▸ TASK REQUIREMENTS: Count the lines in the rows below that contain the string "Chamonix", with case counting, and reply with that number alone.
** MATERIAL FOR THIS EXERCISE follows **
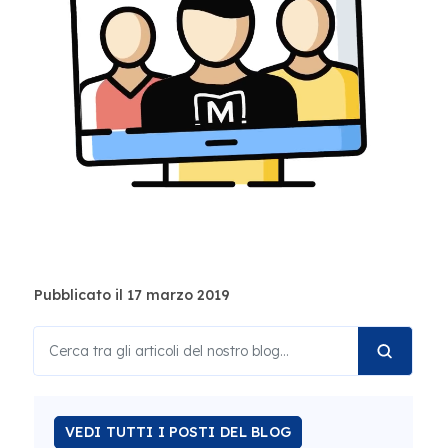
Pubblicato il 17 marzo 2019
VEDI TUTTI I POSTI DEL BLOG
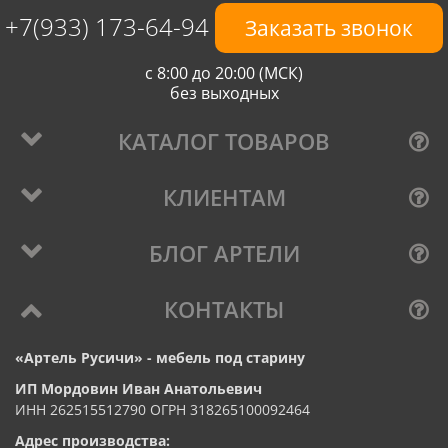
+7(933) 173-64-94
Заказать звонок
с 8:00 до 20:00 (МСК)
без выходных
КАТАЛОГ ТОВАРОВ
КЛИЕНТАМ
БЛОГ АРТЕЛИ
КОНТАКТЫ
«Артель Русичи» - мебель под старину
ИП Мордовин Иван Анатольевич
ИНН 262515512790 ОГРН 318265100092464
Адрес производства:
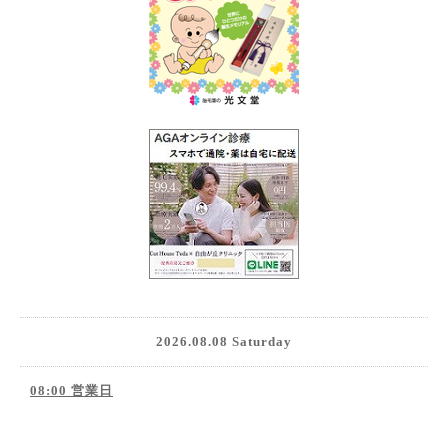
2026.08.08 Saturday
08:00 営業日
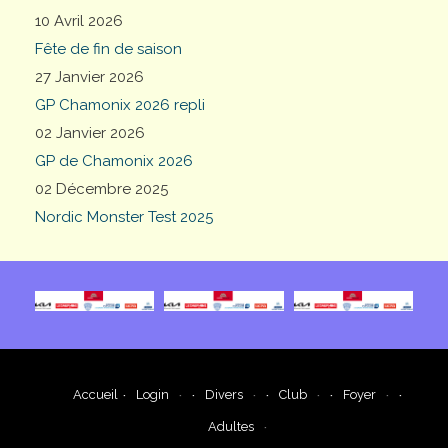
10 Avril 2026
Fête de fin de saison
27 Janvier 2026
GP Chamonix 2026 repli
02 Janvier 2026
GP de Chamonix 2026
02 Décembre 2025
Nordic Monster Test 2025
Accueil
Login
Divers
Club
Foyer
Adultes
** End of MATERIAL FOR THIS EXERCISE **
** MATERIAL FOR THIS EXERCISE follows **
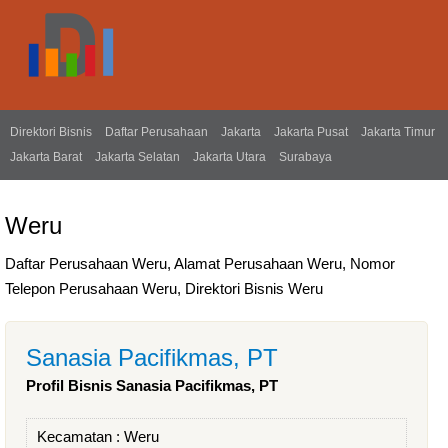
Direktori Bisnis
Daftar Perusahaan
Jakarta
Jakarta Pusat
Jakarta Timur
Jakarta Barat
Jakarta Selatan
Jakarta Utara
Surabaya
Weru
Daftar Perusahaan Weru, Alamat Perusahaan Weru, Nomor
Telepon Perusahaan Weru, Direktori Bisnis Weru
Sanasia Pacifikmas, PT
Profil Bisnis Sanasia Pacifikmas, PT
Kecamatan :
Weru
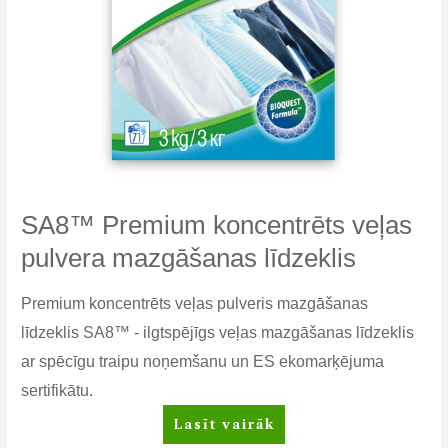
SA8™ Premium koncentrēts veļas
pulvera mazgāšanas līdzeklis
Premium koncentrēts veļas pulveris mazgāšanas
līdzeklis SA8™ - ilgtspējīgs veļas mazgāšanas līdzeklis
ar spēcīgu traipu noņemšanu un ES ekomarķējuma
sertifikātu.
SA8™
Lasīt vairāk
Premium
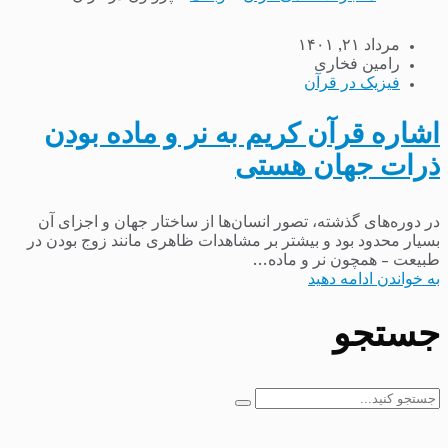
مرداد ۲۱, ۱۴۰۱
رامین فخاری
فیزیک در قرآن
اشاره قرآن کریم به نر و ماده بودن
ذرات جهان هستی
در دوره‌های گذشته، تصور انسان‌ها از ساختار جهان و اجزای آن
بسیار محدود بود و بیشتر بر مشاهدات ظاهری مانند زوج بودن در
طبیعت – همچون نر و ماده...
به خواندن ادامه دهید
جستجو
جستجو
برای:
** End of MATERIAL FOR THIS EXERCISE **
▸ TASK RESULT: 2